Proposal of labour colonies by Mansion House: Since 1887 several colonies had been started: Hadleigh, Shenstone, and Osea Island; they are utilised in the winter 1903-1904. The condition was that heads of families should be employed in the country without returning home for a fortnight, and that while they were away relief should be given to their families.
1904Distress:
"The Relief of Distress due to want of Employment" issued by a Special Committee of the Society: proposed the formation of joint committees, which refer better class men to a central body undertaking to provide employment relief, and lower class men should be referred to the Guardians. "...there should be an official enquiry into the growth of pauperism...". This reccomendation "had been given effect to by the appointment of the Royal Commission".
Special Committee: "to inquire and report whether by modification of existing methods of engagemnent, contract, and remuneration, especially in the case of unskilled labour, industry may not be organised on some more stable and beneficial conditions than now prevail". On its recommendations, see [SW 367].

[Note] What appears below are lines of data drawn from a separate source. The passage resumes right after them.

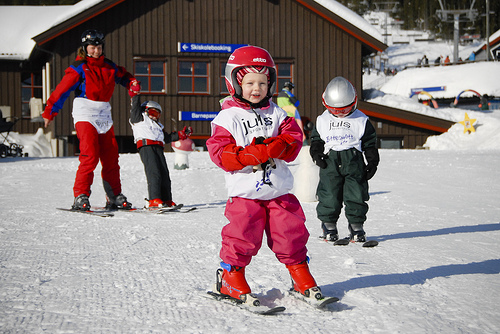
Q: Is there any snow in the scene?
A: Yes, there is snow.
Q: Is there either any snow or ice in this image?
A: Yes, there is snow.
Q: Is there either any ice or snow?
A: Yes, there is snow.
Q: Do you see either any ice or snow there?
A: Yes, there is snow.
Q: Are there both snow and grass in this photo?
A: No, there is snow but no grass.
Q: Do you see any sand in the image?
A: No, there is no sand.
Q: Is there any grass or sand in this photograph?
A: No, there are no sand or grass.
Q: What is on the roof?
A: The snow is on the roof.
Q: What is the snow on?
A: The snow is on the roof.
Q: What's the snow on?
A: The snow is on the roof.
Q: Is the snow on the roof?
A: Yes, the snow is on the roof.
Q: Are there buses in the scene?
A: No, there are no buses.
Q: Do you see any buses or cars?
A: No, there are no buses or cars.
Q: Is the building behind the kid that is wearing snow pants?
A: Yes, the building is behind the kid.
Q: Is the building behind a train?
A: No, the building is behind the kid.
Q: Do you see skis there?
A: Yes, there are skis.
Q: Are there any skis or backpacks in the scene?
A: Yes, there are skis.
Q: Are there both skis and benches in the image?
A: No, there are skis but no benches.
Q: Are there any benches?
A: No, there are no benches.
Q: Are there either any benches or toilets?
A: No, there are no benches or toilets.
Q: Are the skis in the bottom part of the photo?
A: Yes, the skis are in the bottom of the image.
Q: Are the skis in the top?
A: No, the skis are in the bottom of the image.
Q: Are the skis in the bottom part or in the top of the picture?
A: The skis are in the bottom of the image.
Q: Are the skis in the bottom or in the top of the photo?
A: The skis are in the bottom of the image.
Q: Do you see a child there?
A: Yes, there is a child.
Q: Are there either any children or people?
A: Yes, there is a child.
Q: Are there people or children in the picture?
A: Yes, there is a child.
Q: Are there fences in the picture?
A: No, there are no fences.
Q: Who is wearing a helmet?
A: The kid is wearing a helmet.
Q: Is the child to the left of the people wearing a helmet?
A: Yes, the kid is wearing a helmet.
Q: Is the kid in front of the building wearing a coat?
A: No, the kid is wearing a helmet.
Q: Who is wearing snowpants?
A: The kid is wearing snowpants.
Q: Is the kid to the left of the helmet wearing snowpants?
A: Yes, the kid is wearing snowpants.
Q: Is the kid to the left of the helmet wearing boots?
A: No, the kid is wearing snowpants.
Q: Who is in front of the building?
A: The child is in front of the building.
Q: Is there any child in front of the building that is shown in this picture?
A: Yes, there is a child in front of the building.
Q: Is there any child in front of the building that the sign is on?
A: Yes, there is a child in front of the building.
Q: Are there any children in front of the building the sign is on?
A: Yes, there is a child in front of the building.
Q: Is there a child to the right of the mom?
A: Yes, there is a child to the right of the mom.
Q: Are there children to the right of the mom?
A: Yes, there is a child to the right of the mom.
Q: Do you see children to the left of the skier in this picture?
A: Yes, there is a child to the left of the skier.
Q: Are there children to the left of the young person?
A: Yes, there is a child to the left of the skier.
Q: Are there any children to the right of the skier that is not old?
A: No, the child is to the left of the skier.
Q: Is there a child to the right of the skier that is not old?
A: No, the child is to the left of the skier.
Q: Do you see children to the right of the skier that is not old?
A: No, the child is to the left of the skier.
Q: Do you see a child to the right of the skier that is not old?
A: No, the child is to the left of the skier.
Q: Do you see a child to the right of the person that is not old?
A: No, the child is to the left of the skier.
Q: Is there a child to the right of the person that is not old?
A: No, the child is to the left of the skier.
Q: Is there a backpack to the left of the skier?
A: No, there is a child to the left of the skier.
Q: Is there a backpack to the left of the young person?
A: No, there is a child to the left of the skier.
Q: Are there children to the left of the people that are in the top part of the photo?
A: Yes, there is a child to the left of the people.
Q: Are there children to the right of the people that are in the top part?
A: No, the child is to the left of the people.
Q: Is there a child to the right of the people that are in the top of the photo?
A: No, the child is to the left of the people.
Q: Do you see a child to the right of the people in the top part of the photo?
A: No, the child is to the left of the people.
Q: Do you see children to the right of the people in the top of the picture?
A: No, the child is to the left of the people.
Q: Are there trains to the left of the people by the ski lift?
A: No, there is a child to the left of the people.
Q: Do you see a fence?
A: No, there are no fences.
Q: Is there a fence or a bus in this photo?
A: No, there are no fences or buses.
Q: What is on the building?
A: The sign is on the building.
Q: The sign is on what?
A: The sign is on the building.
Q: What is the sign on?
A: The sign is on the building.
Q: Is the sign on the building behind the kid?
A: Yes, the sign is on the building.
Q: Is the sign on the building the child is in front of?
A: Yes, the sign is on the building.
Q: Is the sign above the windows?
A: Yes, the sign is above the windows.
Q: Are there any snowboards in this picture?
A: No, there are no snowboards.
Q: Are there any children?
A: Yes, there is a child.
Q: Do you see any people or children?
A: Yes, there is a child.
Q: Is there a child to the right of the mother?
A: Yes, there is a child to the right of the mother.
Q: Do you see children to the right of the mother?
A: Yes, there is a child to the right of the mother.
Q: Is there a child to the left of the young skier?
A: Yes, there is a child to the left of the skier.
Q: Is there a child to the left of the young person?
A: Yes, there is a child to the left of the skier.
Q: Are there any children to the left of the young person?
A: Yes, there is a child to the left of the skier.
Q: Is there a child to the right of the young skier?
A: No, the child is to the left of the skier.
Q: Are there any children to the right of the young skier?
A: No, the child is to the left of the skier.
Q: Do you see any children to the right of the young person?
A: No, the child is to the left of the skier.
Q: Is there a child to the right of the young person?
A: No, the child is to the left of the skier.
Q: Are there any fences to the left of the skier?
A: No, there is a child to the left of the skier.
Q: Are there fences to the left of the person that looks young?
A: No, there is a child to the left of the skier.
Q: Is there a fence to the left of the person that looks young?
A: No, there is a child to the left of the skier.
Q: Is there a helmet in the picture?
A: Yes, there is a helmet.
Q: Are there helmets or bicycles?
A: Yes, there is a helmet.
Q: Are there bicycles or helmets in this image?
A: Yes, there is a helmet.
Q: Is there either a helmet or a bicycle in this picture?
A: Yes, there is a helmet.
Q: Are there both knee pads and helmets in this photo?
A: No, there is a helmet but no knee pads.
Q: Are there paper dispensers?
A: No, there are no paper dispensers.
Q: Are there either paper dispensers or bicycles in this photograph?
A: No, there are no paper dispensers or bicycles.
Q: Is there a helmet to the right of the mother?
A: Yes, there is a helmet to the right of the mother.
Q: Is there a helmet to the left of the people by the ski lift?
A: Yes, there is a helmet to the left of the people.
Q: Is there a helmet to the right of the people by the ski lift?
A: No, the helmet is to the left of the people.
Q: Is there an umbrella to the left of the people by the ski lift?
A: No, there is a helmet to the left of the people.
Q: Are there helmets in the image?
A: Yes, there is a helmet.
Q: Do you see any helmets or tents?
A: Yes, there is a helmet.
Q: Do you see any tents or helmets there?
A: Yes, there is a helmet.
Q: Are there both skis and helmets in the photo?
A: Yes, there are both a helmet and skis.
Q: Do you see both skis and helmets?
A: Yes, there are both a helmet and skis.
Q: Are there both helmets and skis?
A: Yes, there are both a helmet and skis.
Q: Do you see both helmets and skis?
A: Yes, there are both a helmet and skis.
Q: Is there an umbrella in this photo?
A: No, there are no umbrellas.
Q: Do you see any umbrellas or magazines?
A: No, there are no umbrellas or magazines.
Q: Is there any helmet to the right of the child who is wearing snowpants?
A: Yes, there is a helmet to the right of the kid.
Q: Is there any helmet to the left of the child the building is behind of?
A: No, the helmet is to the right of the kid.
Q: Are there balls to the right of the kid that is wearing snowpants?
A: No, there is a helmet to the right of the kid.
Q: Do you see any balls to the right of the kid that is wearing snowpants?
A: No, there is a helmet to the right of the kid.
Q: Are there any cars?
A: No, there are no cars.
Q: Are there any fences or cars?
A: No, there are no cars or fences.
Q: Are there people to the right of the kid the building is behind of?
A: Yes, there are people to the right of the kid.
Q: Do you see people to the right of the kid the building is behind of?
A: Yes, there are people to the right of the kid.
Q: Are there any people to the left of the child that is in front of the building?
A: No, the people are to the right of the kid.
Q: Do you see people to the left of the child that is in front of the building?
A: No, the people are to the right of the kid.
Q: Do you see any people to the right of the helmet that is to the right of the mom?
A: Yes, there are people to the right of the helmet.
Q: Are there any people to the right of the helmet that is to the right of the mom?
A: Yes, there are people to the right of the helmet.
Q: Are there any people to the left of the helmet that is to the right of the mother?
A: No, the people are to the right of the helmet.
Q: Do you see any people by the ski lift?
A: Yes, there are people by the ski lift.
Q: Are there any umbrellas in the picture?
A: No, there are no umbrellas.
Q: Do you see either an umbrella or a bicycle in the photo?
A: No, there are no umbrellas or bicycles.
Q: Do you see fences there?
A: No, there are no fences.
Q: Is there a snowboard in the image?
A: No, there are no snowboards.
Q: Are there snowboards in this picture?
A: No, there are no snowboards.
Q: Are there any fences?
A: No, there are no fences.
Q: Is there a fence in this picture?
A: No, there are no fences.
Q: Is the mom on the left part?
A: Yes, the mom is on the left of the image.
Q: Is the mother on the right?
A: No, the mother is on the left of the image.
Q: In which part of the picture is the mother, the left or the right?
A: The mother is on the left of the image.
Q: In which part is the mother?
A: The mother is on the left of the image.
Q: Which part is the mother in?
A: The mother is on the left of the image.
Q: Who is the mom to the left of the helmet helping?
A: The mother is helping the kid.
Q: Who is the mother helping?
A: The mother is helping the kid.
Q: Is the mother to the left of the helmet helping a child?
A: Yes, the mom is helping a child.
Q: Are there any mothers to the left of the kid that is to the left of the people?
A: Yes, there is a mother to the left of the child.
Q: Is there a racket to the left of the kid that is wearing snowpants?
A: No, there is a mother to the left of the child.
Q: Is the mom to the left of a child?
A: Yes, the mom is to the left of a child.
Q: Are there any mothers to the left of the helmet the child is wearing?
A: Yes, there is a mother to the left of the helmet.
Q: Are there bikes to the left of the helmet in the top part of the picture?
A: No, there is a mother to the left of the helmet.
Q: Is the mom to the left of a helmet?
A: Yes, the mom is to the left of a helmet.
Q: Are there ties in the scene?
A: No, there are no ties.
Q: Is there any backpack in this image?
A: No, there are no backpacks.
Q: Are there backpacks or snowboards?
A: No, there are no backpacks or snowboards.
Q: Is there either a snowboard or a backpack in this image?
A: No, there are no backpacks or snowboards.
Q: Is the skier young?
A: Yes, the skier is young.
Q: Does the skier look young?
A: Yes, the skier is young.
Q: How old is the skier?
A: The skier is young.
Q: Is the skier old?
A: No, the skier is young.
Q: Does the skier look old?
A: No, the skier is young.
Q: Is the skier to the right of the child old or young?
A: The skier is young.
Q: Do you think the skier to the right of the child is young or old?
A: The skier is young.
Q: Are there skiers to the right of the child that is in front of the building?
A: Yes, there is a skier to the right of the kid.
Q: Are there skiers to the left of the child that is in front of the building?
A: No, the skier is to the right of the kid.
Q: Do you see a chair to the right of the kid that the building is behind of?
A: No, there is a skier to the right of the kid.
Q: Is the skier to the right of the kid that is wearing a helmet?
A: Yes, the skier is to the right of the child.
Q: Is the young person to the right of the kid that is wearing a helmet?
A: Yes, the skier is to the right of the child.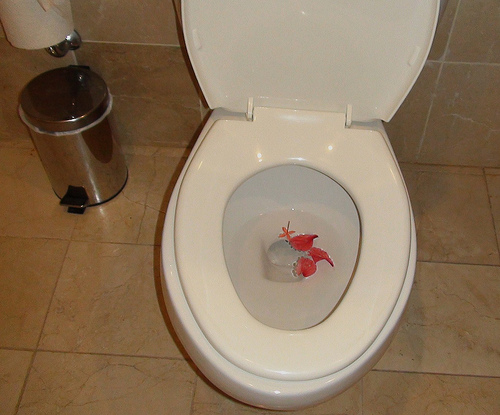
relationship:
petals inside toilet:
[281, 230, 324, 280] [155, 0, 445, 414]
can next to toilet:
[20, 59, 137, 214] [155, 0, 445, 414]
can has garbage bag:
[16, 64, 129, 217] [18, 64, 110, 123]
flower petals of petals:
[291, 254, 319, 278] [306, 246, 336, 268]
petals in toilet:
[276, 225, 336, 283] [155, 0, 445, 414]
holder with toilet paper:
[21, 20, 100, 56] [0, 0, 76, 51]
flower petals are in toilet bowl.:
[278, 218, 338, 277] [154, 108, 418, 410]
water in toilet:
[238, 203, 348, 321] [153, 0, 415, 415]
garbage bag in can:
[15, 94, 124, 136] [12, 64, 131, 216]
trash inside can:
[12, 65, 132, 214] [18, 62, 133, 223]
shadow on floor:
[403, 280, 428, 362] [0, 138, 499, 413]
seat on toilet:
[172, 101, 417, 381] [155, 0, 445, 414]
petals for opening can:
[285, 232, 318, 251] [16, 64, 129, 217]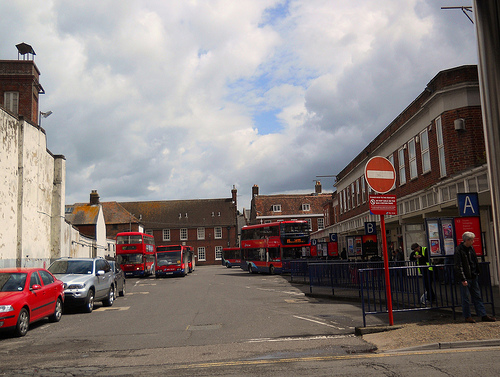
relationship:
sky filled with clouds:
[2, 3, 479, 212] [58, 6, 205, 142]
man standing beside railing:
[450, 228, 496, 323] [355, 258, 495, 326]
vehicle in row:
[109, 232, 156, 277] [0, 230, 194, 334]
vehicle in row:
[46, 256, 126, 313] [0, 230, 194, 334]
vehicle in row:
[99, 256, 124, 291] [0, 230, 194, 334]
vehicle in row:
[154, 244, 195, 273] [0, 230, 194, 334]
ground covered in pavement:
[2, 259, 498, 375] [1, 261, 498, 375]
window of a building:
[401, 132, 423, 182] [312, 65, 489, 267]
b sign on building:
[364, 219, 378, 231] [308, 67, 498, 256]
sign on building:
[344, 144, 411, 216] [249, 63, 497, 323]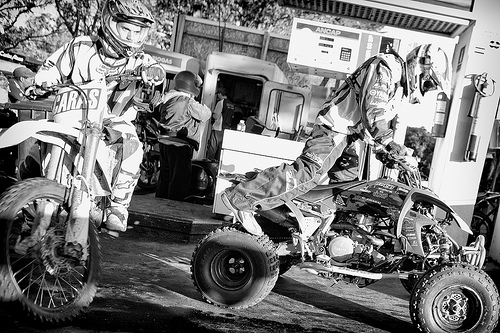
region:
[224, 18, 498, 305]
Man riding a quad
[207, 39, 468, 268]
The rider has one foot on the back tire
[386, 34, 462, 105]
The rider is wearing a helmet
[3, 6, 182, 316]
A man riding a dirtbike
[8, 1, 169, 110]
The rider is wearing a fox jersey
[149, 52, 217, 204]
A man standing with a helmet on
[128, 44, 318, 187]
A truck next to the side walk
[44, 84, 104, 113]
Black and white sticker on dirtbike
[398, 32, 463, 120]
Rider is wearing goggles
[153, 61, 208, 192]
Man wearing a large jacket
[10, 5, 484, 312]
two men on dirt bikes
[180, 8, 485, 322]
man standing on tire of dirt bike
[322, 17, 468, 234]
man with helmet and jacket on bike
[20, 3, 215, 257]
man sitting on motorcycle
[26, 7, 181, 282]
man sitting on dirt bike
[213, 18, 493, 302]
man mounting dirt bike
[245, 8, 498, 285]
man mounting motorcycle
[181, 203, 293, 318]
back right wheel of motorcycle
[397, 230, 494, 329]
front wheel of bike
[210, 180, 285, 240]
motorcyclist wearing white shoes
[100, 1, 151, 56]
The helmet the rider on the left is wearing.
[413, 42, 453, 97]
The helmet the rider on the right is wearing.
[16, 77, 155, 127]
The handle bars of the bike on the left.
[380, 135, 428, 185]
The handle bars of the 4 wheeler on the right.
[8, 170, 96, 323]
The front tire of the bike on the left.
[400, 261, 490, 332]
The front tire on the 4 wheeler.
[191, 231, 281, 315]
The back wheel of the 4 wheeler.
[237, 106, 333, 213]
The pants the rider on the right is wearing.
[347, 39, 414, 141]
The jacket the rider on the right is wearing.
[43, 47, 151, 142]
The jacket the rider on the left is wearing.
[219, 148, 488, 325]
ATV on the road.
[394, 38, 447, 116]
Helmet on the man's head.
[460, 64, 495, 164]
Fire extinguisher on the wall.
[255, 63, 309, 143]
Window in a door.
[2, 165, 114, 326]
Wire spokes in tire.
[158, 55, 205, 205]
Man is wearing jacket.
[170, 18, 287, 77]
Wooden fence behind truck.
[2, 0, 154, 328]
Man riding a motorcycle.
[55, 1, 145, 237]
Riding boots on man.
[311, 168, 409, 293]
Motor on ATV vehicle.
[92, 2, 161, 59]
helmet on man's head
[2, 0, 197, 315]
man riding motorcycle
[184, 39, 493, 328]
man standing on motorcycle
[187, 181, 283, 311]
foot on a tire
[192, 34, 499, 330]
man on motorcycle looking down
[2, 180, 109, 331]
front tire of motorcycle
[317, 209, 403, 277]
motor of motorcycle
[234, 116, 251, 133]
a bottle of water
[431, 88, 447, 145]
fire extinguisher with two labels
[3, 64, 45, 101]
man wearing baseball hat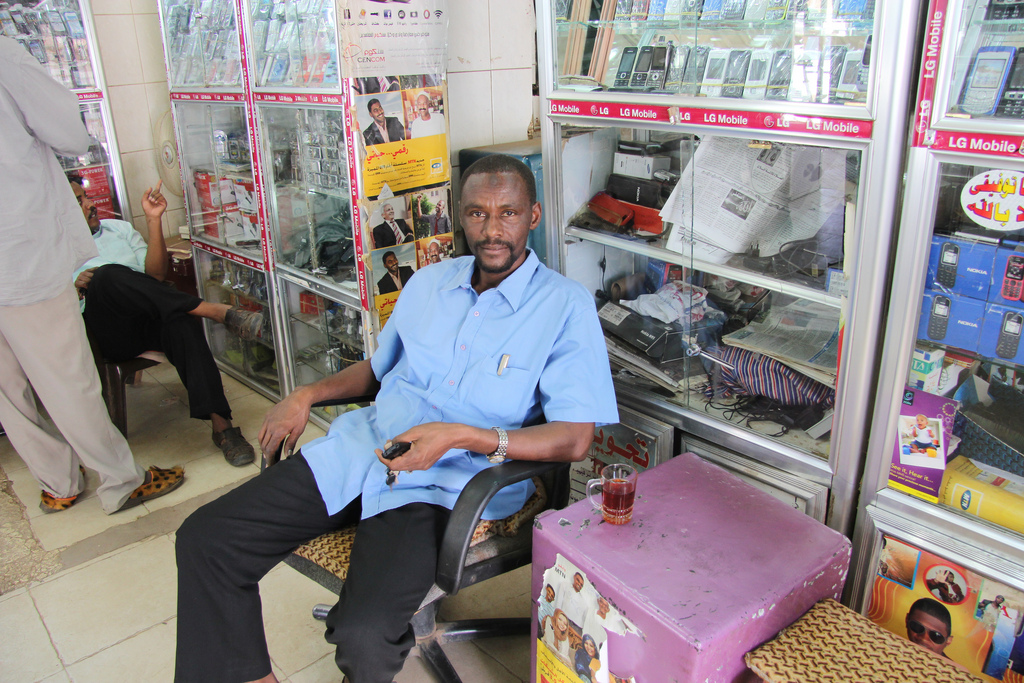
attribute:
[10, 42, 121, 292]
shirt — long , beige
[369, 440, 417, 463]
cell — black 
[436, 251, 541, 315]
collar — Blue 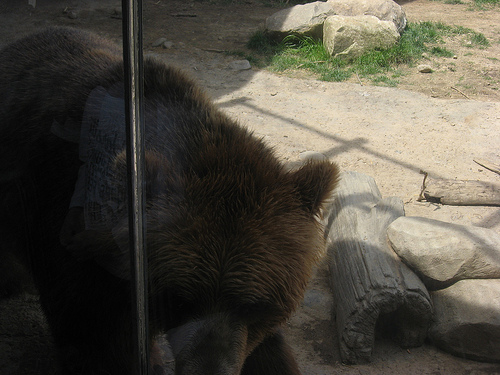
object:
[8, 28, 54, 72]
fur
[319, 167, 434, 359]
log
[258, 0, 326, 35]
stones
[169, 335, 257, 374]
snout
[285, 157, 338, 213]
ears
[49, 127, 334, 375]
head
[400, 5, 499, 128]
ground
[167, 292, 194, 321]
eyes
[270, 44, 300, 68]
grass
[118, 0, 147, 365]
pole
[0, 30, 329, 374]
bear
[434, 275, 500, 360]
rocks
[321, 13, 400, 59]
rocks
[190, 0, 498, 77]
background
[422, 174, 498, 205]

Change in Poor Law: "The Poor Law is converted practically into an enormously rich rate-endowed public charity onpen to all-commers. ... as the theory gains ground that want of work must be met through public authorities by the direct provision of employment, the Borough Council takes the place of the Poor Law as the centre for organising employment-relief'[M 156-157].
1905Revival:
The Unemployd Workmen Act: nine Distress Committees and a Central Body established: the Dostress Committees were to take application, make enquiries, and find work if they could; but the provision of work was to be by the Central Body. "the Act was an attempt to bring order into chaos". See [Note (Japanese)].